- Common Name:
- Scientific Name:
- Proteles cristata
- Average Life Span:
- Seven years
- About three to 3.5 feet long
- Between 17 and 30 pounds
- IUCN Red List Status:
- Least concern
What is an aardwolf?
The aardwolf is neither aardvark nor wolf. Their name, which means “earth wolf” in Afrikaans, refers to their underground dens and canine-like appearance (though they’re more closely related to cats).
Aardwolves are one of four hyena species in the subfamily Hyaenidae, along with spotted hyenas, striped hyenas, and brown hyenas. Like all hyenas, aardwolves’ front legs are longer than their back legs, allowing for a loping, low-energy gait that they can sustain for long distances. A mane running down their back can bristle up when agitated, making the animals look bigger than they are.
Aardwolves most closely resemble the striped hyena, with long muzzles; large, pointed ears; and black stripes on gold fur.
The species lives exclusively in Africa, within two distinct populations: One on the eastern side of the continent, from the tip of Egypt south through central Tanzania, and another in the south, ranging from central Angola and Mozambique down through South Africa.
These nocturnal mammals live in dry, open savannas and grasslands, taking shelter and raising their young in abandoned burrows that they enlarge themselves.
Most hyenas are famously carnivorous, but aardwolves prefer insects to large prey.
At night, aardwolves emerge from their dens in search of mound-building termites, which they lap up with their long, sticky tongues by the thousands (and sometimes hundreds of thousands). By not destroying termite mounds—as the aardvark does to access termites—aardwolves can rely on the constant supply of food.
Most mammals are deterred by the chemical defenses of soldier termites, which guard the nest, but the aardwolf has genetic trait that allows them to tolerate the insects’ noxious secretions.
Predators such as leopards, lions, and spotted hyenas will kill both adult aardwolves and cubs. Black-backed jackals often target aardwolf cubs.
Females go into estrus only once a year, during which the normally solitary animals come together to mate. Aardwolves develop pair bonds during mating season, though sometimes both males and females will mate with other animals as well.
Gestation lasts about 90 days, with litters consisting of one to four cubs. Born with their eyes closed, cubs are dependent on mom, who nurses them for four months.
When they’re about six weeks old, aardwolf cubs start to emerge from their den. At about one year old, both male and female aardwolves leave their mother and establish their own territory.
The International Union for the Conservation of Nature, which last assessed the aardwolf in 2014, found it to be a species of little concern, with thriving populations throughout many national parks and reserves.

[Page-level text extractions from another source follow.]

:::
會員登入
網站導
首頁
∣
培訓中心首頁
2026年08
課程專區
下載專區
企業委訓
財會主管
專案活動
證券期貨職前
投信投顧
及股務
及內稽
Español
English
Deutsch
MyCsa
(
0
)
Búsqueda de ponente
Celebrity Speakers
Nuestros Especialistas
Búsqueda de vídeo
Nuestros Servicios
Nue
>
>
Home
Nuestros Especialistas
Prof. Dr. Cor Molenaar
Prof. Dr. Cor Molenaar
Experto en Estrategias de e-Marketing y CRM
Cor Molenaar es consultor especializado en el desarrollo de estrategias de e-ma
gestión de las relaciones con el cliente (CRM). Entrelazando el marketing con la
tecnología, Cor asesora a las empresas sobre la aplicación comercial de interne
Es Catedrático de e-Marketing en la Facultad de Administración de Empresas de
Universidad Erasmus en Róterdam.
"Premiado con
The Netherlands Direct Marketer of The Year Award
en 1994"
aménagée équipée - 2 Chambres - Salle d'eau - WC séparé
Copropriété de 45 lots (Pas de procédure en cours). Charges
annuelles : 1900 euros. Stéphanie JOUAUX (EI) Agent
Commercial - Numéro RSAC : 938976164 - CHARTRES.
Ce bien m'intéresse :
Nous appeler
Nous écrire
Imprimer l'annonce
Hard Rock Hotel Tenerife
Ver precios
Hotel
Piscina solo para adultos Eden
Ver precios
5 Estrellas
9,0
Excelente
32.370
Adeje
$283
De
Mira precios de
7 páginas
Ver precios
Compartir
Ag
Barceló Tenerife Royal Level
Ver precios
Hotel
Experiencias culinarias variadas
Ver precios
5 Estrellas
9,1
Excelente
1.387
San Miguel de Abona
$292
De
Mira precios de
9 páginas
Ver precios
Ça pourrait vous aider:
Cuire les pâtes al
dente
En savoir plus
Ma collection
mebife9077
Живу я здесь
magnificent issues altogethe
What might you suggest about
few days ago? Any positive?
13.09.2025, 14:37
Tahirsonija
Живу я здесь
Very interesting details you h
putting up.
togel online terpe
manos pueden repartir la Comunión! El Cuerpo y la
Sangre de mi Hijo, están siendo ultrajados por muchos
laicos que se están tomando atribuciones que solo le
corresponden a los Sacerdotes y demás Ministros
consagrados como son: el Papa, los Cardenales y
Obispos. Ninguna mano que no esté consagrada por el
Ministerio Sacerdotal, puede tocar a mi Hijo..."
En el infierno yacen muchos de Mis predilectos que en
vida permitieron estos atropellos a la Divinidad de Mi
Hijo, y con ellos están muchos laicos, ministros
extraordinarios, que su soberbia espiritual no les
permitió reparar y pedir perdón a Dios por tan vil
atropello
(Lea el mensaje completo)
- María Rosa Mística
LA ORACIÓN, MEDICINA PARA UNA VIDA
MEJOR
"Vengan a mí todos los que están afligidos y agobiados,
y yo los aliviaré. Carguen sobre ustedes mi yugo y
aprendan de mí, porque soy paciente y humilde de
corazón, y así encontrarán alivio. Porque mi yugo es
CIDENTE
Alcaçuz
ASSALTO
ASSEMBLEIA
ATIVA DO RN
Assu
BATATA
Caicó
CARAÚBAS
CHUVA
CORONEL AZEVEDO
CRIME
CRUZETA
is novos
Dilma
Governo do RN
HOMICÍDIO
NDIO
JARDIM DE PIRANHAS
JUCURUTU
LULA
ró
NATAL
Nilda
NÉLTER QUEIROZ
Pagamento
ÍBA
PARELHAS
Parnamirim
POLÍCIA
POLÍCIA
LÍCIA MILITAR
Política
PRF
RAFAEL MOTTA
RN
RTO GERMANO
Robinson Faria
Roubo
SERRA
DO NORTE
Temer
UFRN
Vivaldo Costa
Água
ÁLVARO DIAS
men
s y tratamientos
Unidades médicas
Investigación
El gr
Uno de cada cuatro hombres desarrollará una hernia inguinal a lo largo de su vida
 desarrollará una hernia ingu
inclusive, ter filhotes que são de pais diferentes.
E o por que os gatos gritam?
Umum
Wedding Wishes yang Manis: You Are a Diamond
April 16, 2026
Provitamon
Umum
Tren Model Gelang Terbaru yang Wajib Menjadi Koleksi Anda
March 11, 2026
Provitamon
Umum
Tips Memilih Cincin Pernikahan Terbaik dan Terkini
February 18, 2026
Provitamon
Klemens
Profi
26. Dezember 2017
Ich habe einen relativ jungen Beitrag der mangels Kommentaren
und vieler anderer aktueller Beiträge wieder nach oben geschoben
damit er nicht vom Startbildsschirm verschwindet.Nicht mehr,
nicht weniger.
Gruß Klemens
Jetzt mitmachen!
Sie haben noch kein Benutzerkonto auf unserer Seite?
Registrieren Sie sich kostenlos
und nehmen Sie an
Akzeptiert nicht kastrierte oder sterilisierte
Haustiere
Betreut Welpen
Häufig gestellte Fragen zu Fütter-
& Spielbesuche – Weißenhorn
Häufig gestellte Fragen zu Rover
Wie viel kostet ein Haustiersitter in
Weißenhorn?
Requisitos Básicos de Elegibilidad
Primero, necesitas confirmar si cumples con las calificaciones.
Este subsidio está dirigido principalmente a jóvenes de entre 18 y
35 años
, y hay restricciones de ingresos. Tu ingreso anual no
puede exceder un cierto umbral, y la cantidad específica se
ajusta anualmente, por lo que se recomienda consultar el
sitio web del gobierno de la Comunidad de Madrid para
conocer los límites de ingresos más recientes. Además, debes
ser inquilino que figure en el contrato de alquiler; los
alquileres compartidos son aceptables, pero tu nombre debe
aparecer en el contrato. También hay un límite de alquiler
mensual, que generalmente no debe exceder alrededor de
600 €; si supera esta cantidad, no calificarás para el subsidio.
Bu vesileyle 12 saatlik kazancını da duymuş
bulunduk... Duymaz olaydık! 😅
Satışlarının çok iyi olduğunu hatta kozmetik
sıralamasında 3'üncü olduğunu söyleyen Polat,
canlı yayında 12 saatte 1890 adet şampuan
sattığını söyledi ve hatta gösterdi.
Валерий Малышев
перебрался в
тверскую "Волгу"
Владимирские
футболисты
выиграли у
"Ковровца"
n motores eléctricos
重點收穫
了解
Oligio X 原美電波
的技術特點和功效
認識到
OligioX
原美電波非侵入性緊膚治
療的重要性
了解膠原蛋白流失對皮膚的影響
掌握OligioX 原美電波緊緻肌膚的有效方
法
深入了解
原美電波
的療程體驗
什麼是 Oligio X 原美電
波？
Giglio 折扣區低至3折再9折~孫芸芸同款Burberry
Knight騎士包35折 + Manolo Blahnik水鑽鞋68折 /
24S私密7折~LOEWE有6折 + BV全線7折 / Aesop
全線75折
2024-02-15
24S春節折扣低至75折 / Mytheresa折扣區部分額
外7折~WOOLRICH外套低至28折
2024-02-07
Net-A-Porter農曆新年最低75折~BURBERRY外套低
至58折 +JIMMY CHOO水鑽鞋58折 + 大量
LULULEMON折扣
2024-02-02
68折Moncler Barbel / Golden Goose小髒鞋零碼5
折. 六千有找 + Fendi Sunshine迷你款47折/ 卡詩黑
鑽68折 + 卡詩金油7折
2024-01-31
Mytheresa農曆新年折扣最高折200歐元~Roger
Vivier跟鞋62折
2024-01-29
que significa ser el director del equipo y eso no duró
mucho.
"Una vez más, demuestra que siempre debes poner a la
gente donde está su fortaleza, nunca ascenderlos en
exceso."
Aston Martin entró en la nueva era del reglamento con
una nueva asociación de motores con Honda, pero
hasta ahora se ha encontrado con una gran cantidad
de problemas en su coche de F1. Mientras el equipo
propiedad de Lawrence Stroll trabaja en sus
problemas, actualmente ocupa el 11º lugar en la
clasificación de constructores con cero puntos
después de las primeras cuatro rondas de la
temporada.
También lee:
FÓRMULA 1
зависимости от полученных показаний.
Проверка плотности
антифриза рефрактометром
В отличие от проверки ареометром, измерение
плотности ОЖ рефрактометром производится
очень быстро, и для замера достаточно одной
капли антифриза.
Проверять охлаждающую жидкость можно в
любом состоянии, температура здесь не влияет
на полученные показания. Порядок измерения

Loss of habitat due to human development can be problematic for aardwolves, especially when farmers destroy the termite mounds the animals rely on for food.
DID YOU KNOW
Aardwolves are such termite specialists that their meat-grinding teeth have become reduced to flattened pegs. They still have sharp canines, however, which they use in self-defense.
Aardwolves can eat between 200,000 and 300,000 termites a night.
In winter, when termites are scarce, aardwolves lower their metabolisms by 11 percent, for instance by spending more time underground to conserve energy.